**TEXT SHOWN:**
========================================

Economic times are tough all around, but Bobbie Jo Haught’s best hope is that the distressed market doesn’t adversely affect the Gracie Lee Haught Barrel Racing and Team Roping.
“I hope we can do as good as last year, which was great,” she said.
Her concerns are because she understands the proceeds benefit a highly worthwhile cause — the Gracie Lee Haught Children’s Memorial Fund — and the events are the type of boot scootin’ celebrations small towns are famous for.
During the festivities, which will be Aug. 7 to 9 at the Payson Event Center, there will be plenty of old-fashioned camaraderie, delicious food, toe-tapping live music, children’s games and plenty of furious riding and roping competition.
Although the focus will be on barrel racing and team roping, there will be equally as much activity outside the arena — some in a specially constructed 40-by-100-foot tent that last year was a hotbed of goings-on.
It also should provide plenty of cooling shade, which can sometimes be hard to come by at PEC.
Among the most popular children’s attractions last year was a 30-foot climbing wall that will again be featured. Children will be allowed to scamper on the wall free of charge — and safely, thanks to the harnesses they wear.

========================================

(Records held in a dataset)
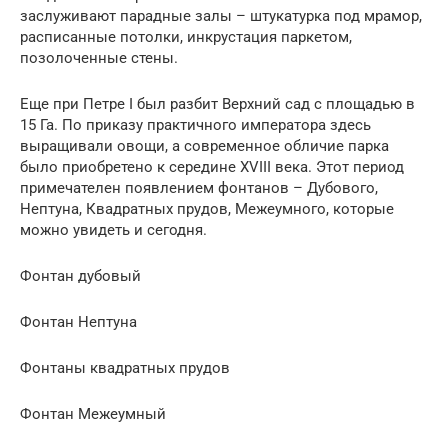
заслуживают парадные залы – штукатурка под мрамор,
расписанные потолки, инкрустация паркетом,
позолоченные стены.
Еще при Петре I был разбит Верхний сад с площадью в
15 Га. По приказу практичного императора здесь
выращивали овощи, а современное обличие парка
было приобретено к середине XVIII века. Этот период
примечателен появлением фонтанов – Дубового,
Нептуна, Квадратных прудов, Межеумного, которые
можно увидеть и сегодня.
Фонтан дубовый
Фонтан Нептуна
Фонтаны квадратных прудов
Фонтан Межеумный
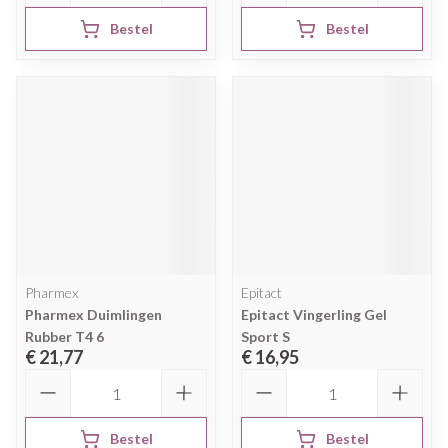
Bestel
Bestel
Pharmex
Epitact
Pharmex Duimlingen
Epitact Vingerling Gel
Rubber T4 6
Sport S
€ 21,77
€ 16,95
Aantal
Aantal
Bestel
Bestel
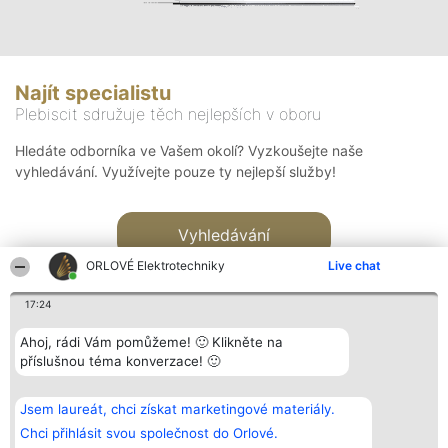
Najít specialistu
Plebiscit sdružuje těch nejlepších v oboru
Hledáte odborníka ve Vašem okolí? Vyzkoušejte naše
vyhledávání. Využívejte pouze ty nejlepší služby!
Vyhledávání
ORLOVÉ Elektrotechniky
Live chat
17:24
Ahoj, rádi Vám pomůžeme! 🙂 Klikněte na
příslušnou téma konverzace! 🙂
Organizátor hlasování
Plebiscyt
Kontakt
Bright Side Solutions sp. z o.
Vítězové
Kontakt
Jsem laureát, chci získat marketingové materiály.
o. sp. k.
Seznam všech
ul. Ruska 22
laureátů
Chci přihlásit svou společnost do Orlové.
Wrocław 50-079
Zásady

========================================

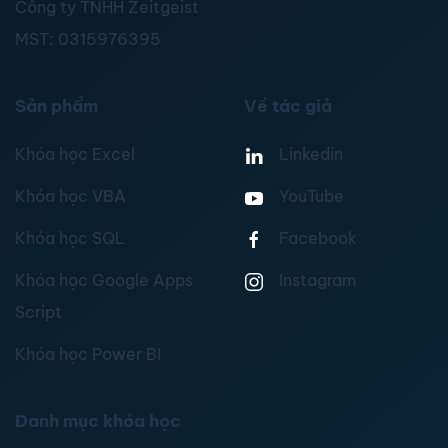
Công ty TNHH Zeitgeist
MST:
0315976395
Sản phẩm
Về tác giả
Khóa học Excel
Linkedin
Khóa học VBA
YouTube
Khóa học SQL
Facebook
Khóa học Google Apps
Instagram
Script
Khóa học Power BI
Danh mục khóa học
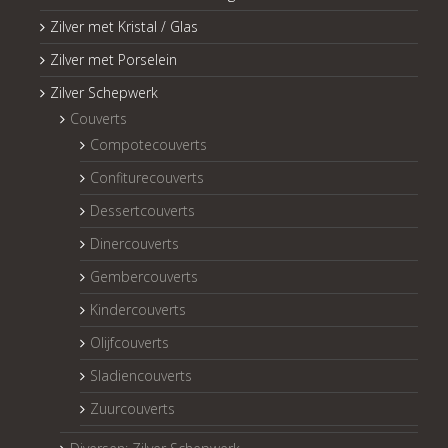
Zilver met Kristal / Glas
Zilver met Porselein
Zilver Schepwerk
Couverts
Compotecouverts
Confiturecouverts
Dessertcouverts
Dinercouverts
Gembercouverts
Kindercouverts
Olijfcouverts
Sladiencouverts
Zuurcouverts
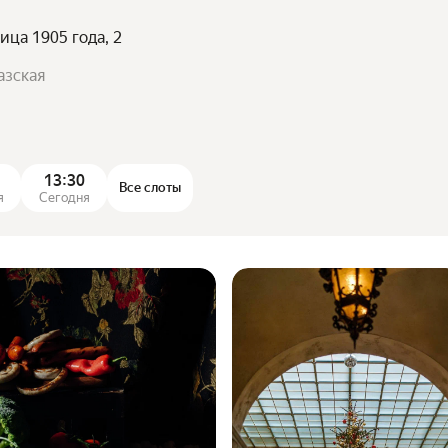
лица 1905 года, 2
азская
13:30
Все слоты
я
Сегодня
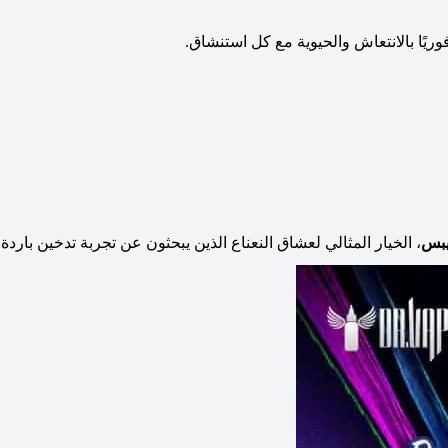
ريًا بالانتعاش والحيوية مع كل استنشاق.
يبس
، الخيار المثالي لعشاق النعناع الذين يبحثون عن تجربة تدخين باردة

========================================

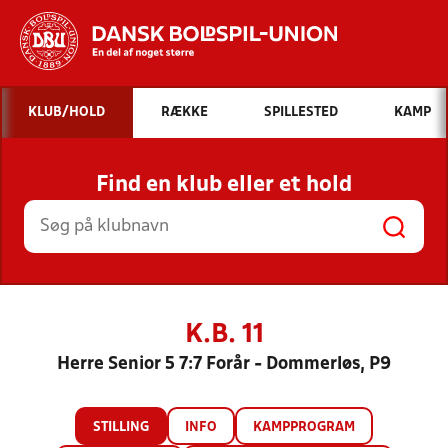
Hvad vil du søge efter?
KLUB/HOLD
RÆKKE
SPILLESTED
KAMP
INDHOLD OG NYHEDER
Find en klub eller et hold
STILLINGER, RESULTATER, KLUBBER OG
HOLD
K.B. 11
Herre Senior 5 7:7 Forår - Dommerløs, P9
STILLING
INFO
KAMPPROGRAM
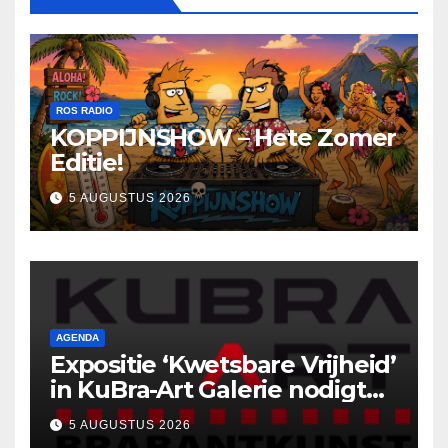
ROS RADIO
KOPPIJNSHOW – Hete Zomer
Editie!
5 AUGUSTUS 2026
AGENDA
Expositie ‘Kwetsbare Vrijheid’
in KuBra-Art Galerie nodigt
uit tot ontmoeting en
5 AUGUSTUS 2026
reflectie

========================================

**WHAT TO WORK ON:**
1. Answer these questions from the article on the Gracie Lee Haught Barrel Racing and Team Roping, one answer per line:
(a) At what venue will the festivities take place?
(b) What are the dimensions of the specially constructed tent?
(c) How tall is the climbing wall for children?
2. Echo the passage of the barrel racing article between "During the festivities, which" and "harnesses they wear.", inclusive.
3. Carry on the article about the Gracie Lee Haught Barrel Racing and Team Roping from the point where it stops.
The material in these records stands apart from the article and has no connection to it.

**ANSWERS BELOW:**
1.
(a) The Payson Event Center.
(b) 40 by 100 feet.
(c) 30 feet.

2.
During the festivities, which will be Aug. 7 to 9 at the Payson Event Center, there will be plenty of old-fashioned camaraderie, delicious food, toe-tapping live music, children’s games and plenty of furious riding and roping competition.
Although the focus will be on barrel racing and team roping, there will be equally as much activity outside the arena — some in a specially constructed 40-by-100-foot tent that last year was a hotbed of goings-on.
It also should provide plenty of cooling shade, which can sometimes be hard to come by at PEC.
Among the most popular children’s attractions last year was a 30-foot climbing wall that will again be featured. Children will be allowed to scamper on the wall free of charge — and safely, thanks to the harnesses they wear.

3.
Other activities on the agenda include a three-legged race, egg toss, shoe scramble, piñata bash and pingpong ball toss.
There will also be a dance in the tent beginning at 8 p.m. Saturday evening, which will be preceded at 6 p.m. by a benefit dinner.
During last year’s festivities, Albert and Charlene Hunt served up about 400 deep-pit beef cowboy dinners.
This time around, dinner duties have fallen on the shoulders of Roy George Haught who is well-known locally for his fabulous outdoor cooking delights.
“It’s guaranteed to be good,” said Jan Parsons of the Children’s Memorial Fund.
Tickets to the dinner and dance are $20 per person or $50 per family. Seniors, 60 years and older, can take advantage of a two-for-one offer.
At 9 p.m. Saturday evening, a Calcutta will be held in which participants can wager on the outcome of the weekend’s team ropings.
“It’s a 50-50 Calcutta, with half the money going to the winners and the other half to the (Children’s) fund,” Bobbie Jo Haught said.
Sunday’s team roping opens at 7:30 a.m. with a pancake breakfast served up by the Payson Lions Club.
Racing and ropin’
The weekend gets off to a roaring start at 7 p.m., Friday, Aug. 7 with the memorial jackpot barrel racing, which will be hosted by Charlene Hunt. Books open at 5:30 p.m.
Fees are $15 per run for Pee Wees (10-years-and-under) and $35 per run in the 4D division. Fees are cash only.
The following day, Aug. 8, team roping begins at 8:30 a.m. and books open one hour earlier. Action continues throughout the day.
The entry fee is $70 per man.
Team roping begins on the second day directly after the breakfast, about 8:30 a.m.
Among the few changes the roping has undergone since last year is that Destry and Terri Haught of By-Grace Productions will provide the livestock.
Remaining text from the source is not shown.